Oleh Indra Tranggono
Presiden Barack Obama memuji ketangguhan bangsa Indonesia dalam menghadapi bencana, termasuk gempa besar di Sumatera Barat. Pasti itu bukan pujian basa-basi mengingat Obama relative paham soal karakter bangsa kita karena pernah hidup dijakarta.
Bangsa ini sudah cukup lama diguncang gempa, baik gempa denotative berskala richter maupun gempa konotatif: gempa politik, gempa social, dan gempa budaya. Gempa konotatif jauh lebih rutin dan panjang dari pada gempa denotative yang datang secara berkala, sesuai dengan hokum alam. Jika bangsa kita tidak tangguh, mana mungkin “tahan” diguncang gempa penjajahan Belanda selama 350 tahun dan Jepang selama 3,5 tahun.
Warisan penderitaan itu pula yang menjadikan bangsa kita membiarkan Orde Baru-Seoharto mampu menciptakan “gempa” selama 32 tahun. Dalam rentang waktu yang cukup menyesakkan itu, Orde Baru-Soeharto mampu membelokkan dinamika Sosial-Politik-Ekonomi negeri ini yang semula berciri kerakyatan, sipil, dan antimodal asing menjadi elitis, militeristis, dan promodal asing (Baskara T Wardaya, Kompas, 30/9).
Arus utama yang dibangun Orde Baru-Soeharto itu masih mendominasi hingga kini, dimana ekonomi kapitalistik neoliberal mengatur setiap tarikan nafas Kita. Akibatnya, bangsa kita semakin kehilangan kedaulatan dan Negara lebih berperan sebagai “panitia” pasar bebas.
Mereka yang prosistem ekonomi dan politik liberal mungkin menganggap kondisi sekarang ini merupakan pencapaian banga yang “gilang-gemilang”. Kalau toh kemiskinan dan kebodohan masih menganga, itu karena “kesalahan rakyat yang tidak pintar dan kaya”

Data Tercatat ▸
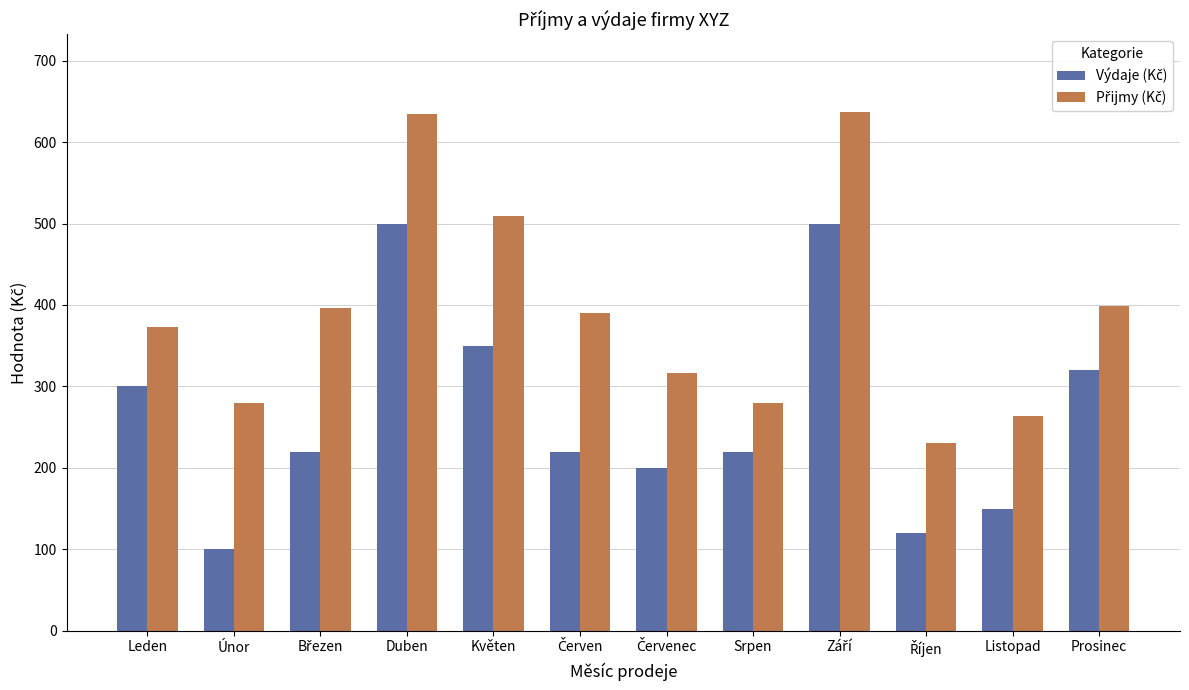

What is the greatest value displayed?

637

Kerjakan Soal Berikut ▸
A – Tentukan apakah setiap pernyataan berikut sesuai dengan teks tentang ketangguhan bangsa. Jawab ya atau tidak, lalu kutip kata-kata teks yang menjadi penentunya. (i) Penjajahan Jepang berlangsung selama 3,5 tahun. (ii) Gempa denotatif lebih rutin daripada gempa konotatif. (iii) Arus utama yang dibangun Orde Baru-Soeharto sudah tidak berpengaruh lagi saat ini.
B – Lanjutkan teks tentang ketangguhan bangsa dari kalimat terakhirnya.

Bagian Jawaban ▸
A –
(i) Ya: "Jepang selama 3,5 tahun".
(ii) Tidak: "Gempa konotatif jauh lebih rutin dan panjang".
(iii) Tidak: "Arus utama yang dibangun Orde Baru-Soeharto itu masih mendominasi hingga kini".

B –
Mereka lupa bahwa kemiskinan dan kebodohan adalah anak kandung system yang tidak distributive sehingga asset dan akses menggumpal hanya dilingkaran kekuasaan yang terbatas dan tertutup. Inilah kondisi yang oleh Mahatma Gandhi dianggap bertentangan dengan ukuran ideal suatu Negara. Menurut Gandhi, ukuran kebesaran suatu Negara harus didasarkan pada betapa pedulinya Negara kepada rakyatnya yang paling lemah (Indra Gunawan M, kompas, 30/9)
Manusia akrobatik
Hidup di Indonesiv yang akrab dengan bencana gempa politik, sosial,ekonomi, dan budaya harus siap terhadap dua pilihan yang sama-sama ekstrem. Pertama, menjadi manusia kartun. Kedua, menjadi manusia akrobatik. Menjadi manusia kartun berarti harus memiliki ketahanan dan daya banting yang luar biasa. Rumusan ini diambil dari analogi tokoh-tokoh kartun yang tidak ada matinya meskipun dibenturkan, dilempar, digilas, ditindas, dijatuhkan, ditikam, dan ditenggelamkan. Hanya sebentar saja tokoh kartun itu tampak ringsek, tetapi segera menjelma menjadi “manusia perkasa” dan siap bertarung lagi.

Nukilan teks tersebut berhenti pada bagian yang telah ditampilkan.